Only the pictures should be left out; write out all other data exactly.

### Given data ###

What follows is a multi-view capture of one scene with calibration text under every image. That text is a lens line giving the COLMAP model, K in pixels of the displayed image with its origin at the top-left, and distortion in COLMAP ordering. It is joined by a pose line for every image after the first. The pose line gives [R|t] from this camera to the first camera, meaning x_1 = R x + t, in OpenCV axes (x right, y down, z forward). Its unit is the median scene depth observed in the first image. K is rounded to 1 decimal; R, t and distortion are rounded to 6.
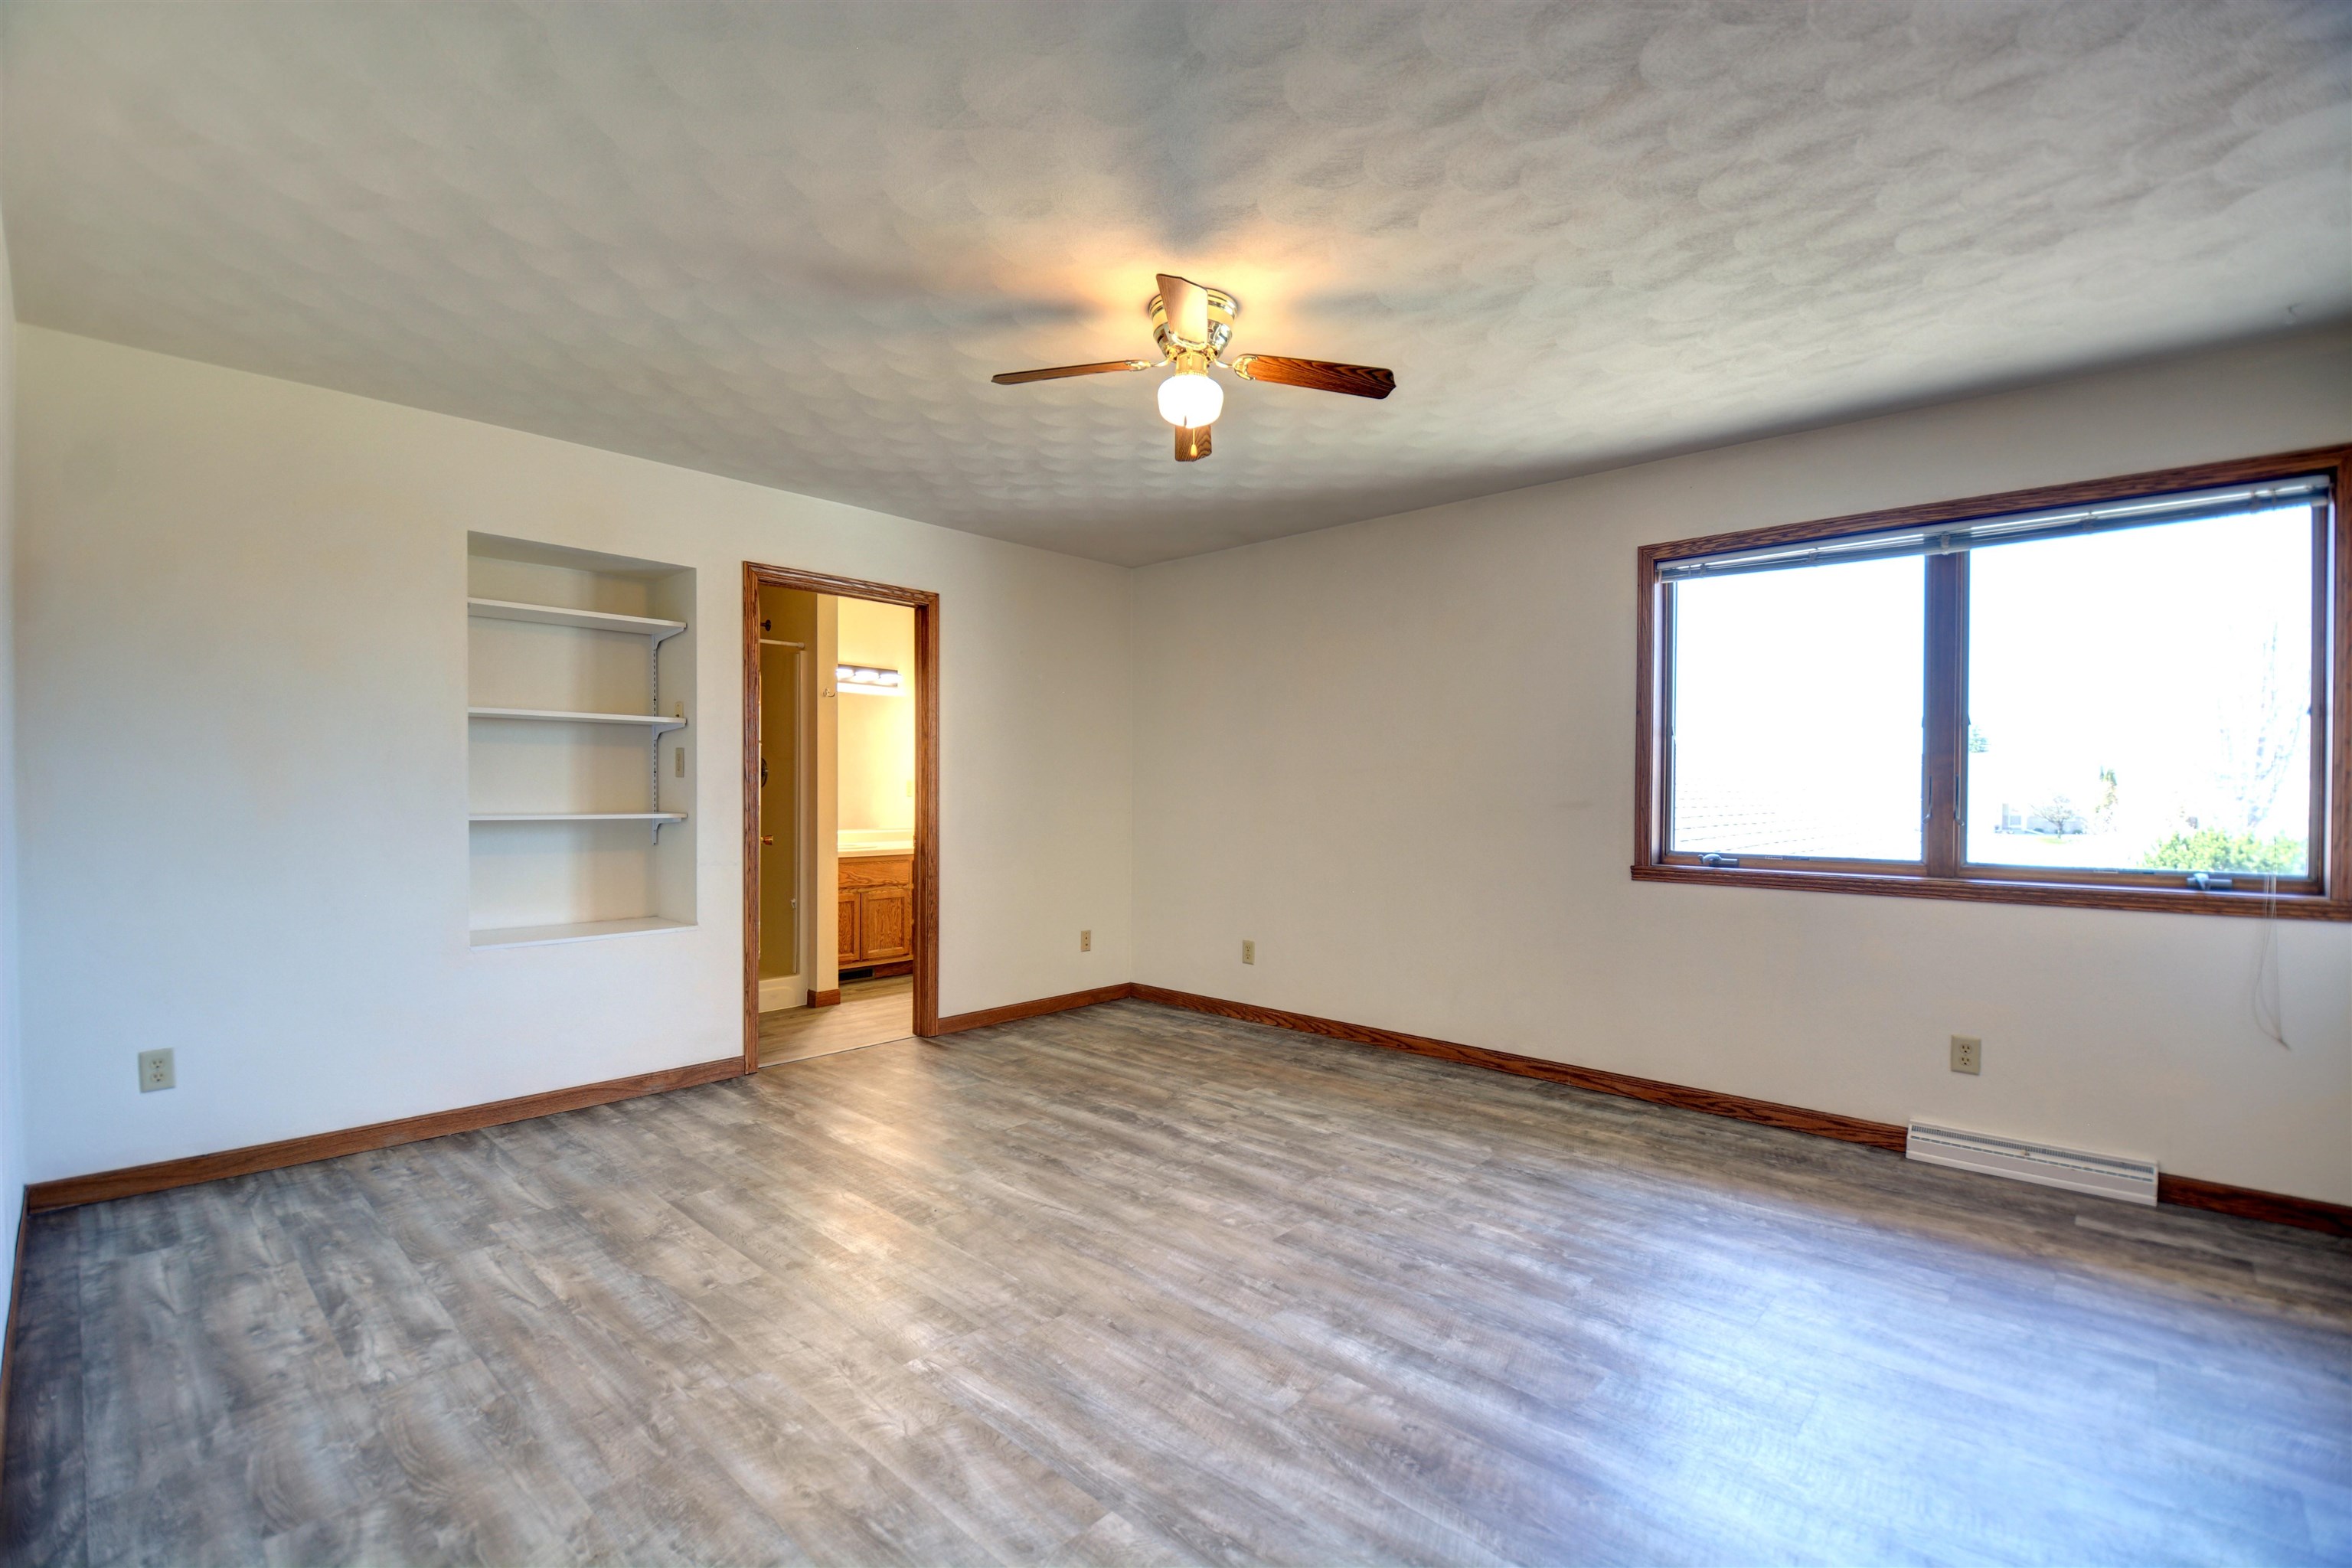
lens RADIAL K [[1031.3, 0, 1169.7], [0, 1031.3, 784.0], [0, 0, 1]] dist [0.011291, -0.018675]
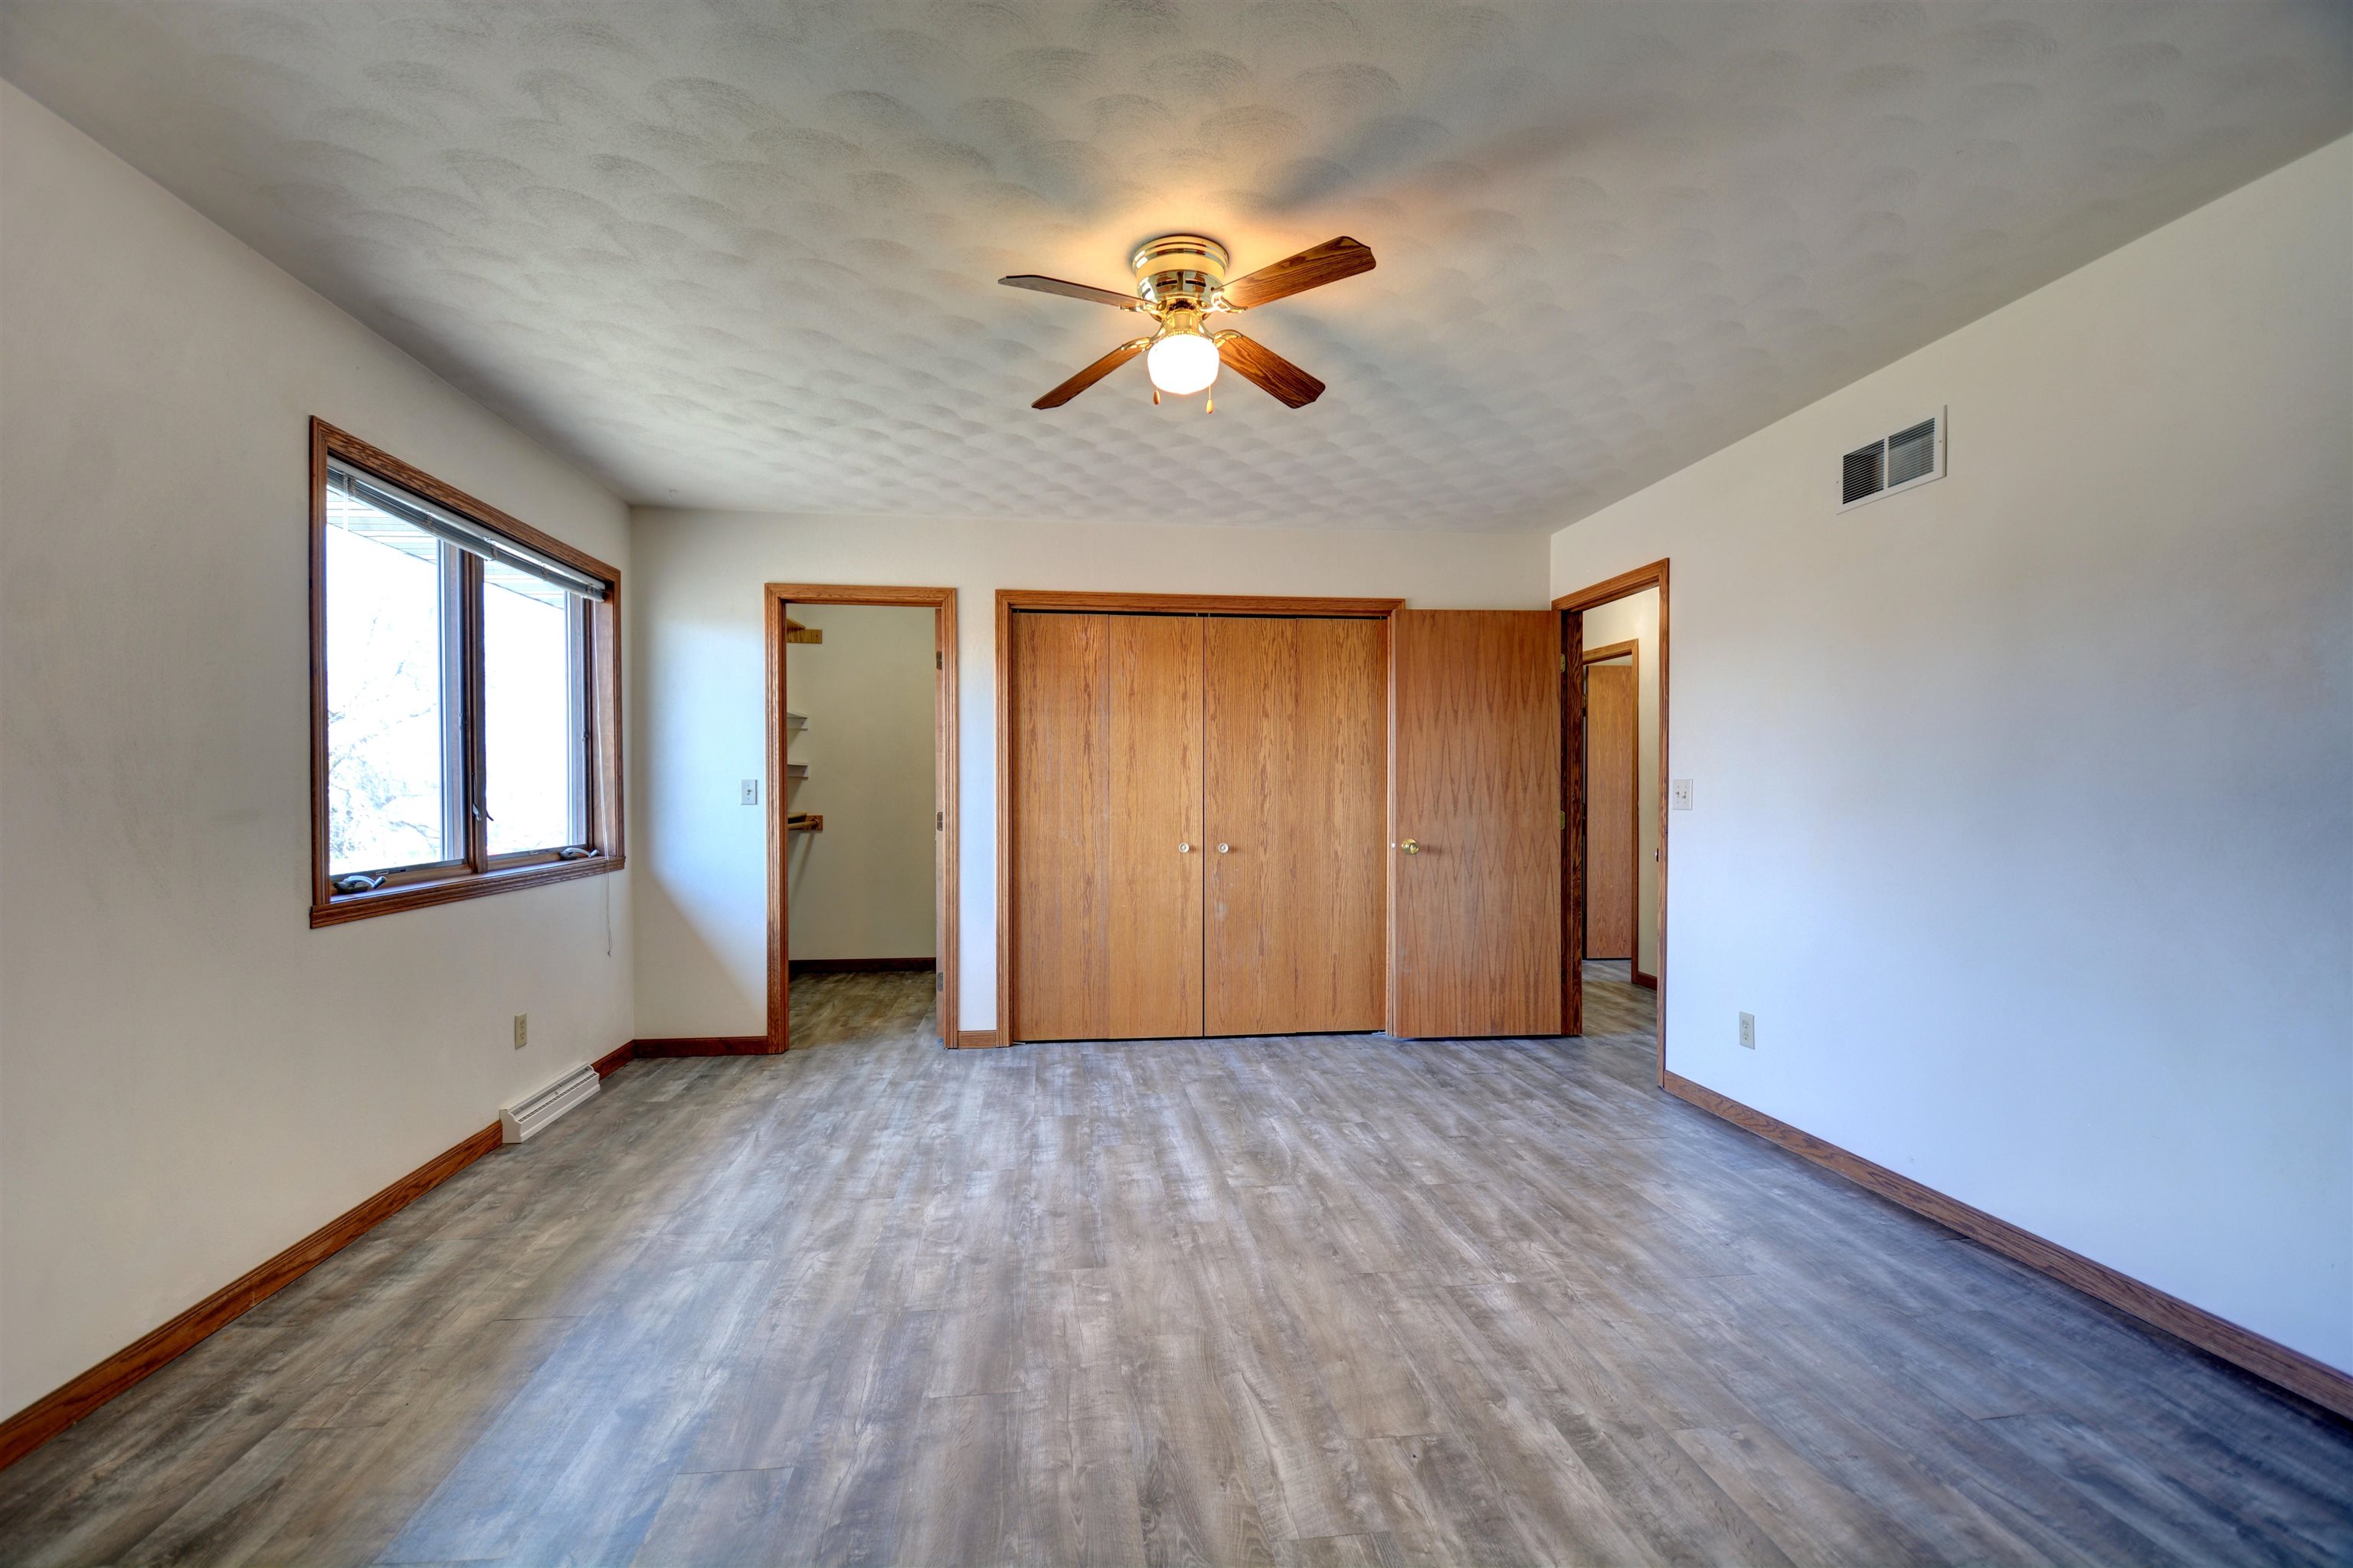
lens RADIAL K [[1031.8, 0, 1166.9], [0, 1031.8, 785.4], [0, 0, 1]] dist [0.011291, -0.018675]
pose [[-0.762865, -0.003394, 0.646549, -0.496115], [-0.005888, 0.999981, -0.001698, 0.001322], [-0.646531, -0.005102, -0.762871, 1.511209]]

###

▸ Task response
What follows is a multi-view capture of one scene with calibration text under every image. That text is a lens line giving the COLMAP model, K in pixels of the displayed image with its origin at the top-left, and distortion in COLMAP ordering. It is joined by a pose line for every image after the first. The pose line gives [R|t] from this camera to the first camera, meaning x_1 = R x + t, in OpenCV axes (x right, y down, z forward). Its unit is the median scene depth observed in the first image. K is rounded to 1 decimal; R, t and distortion are rounded to 6.
lens RADIAL K [[1031.3, 0, 1169.7], [0, 1031.3, 784.0], [0, 0, 1]] dist [0.011291, -0.018675]
lens RADIAL K [[1031.8, 0, 1166.9], [0, 1031.8, 785.4], [0, 0, 1]] dist [0.011291, -0.018675]
pose [[-0.762865, -0.003394, 0.646549, -0.496115], [-0.005888, 0.999981, -0.001698, 0.001322], [-0.646531, -0.005102, -0.762871, 1.511209]]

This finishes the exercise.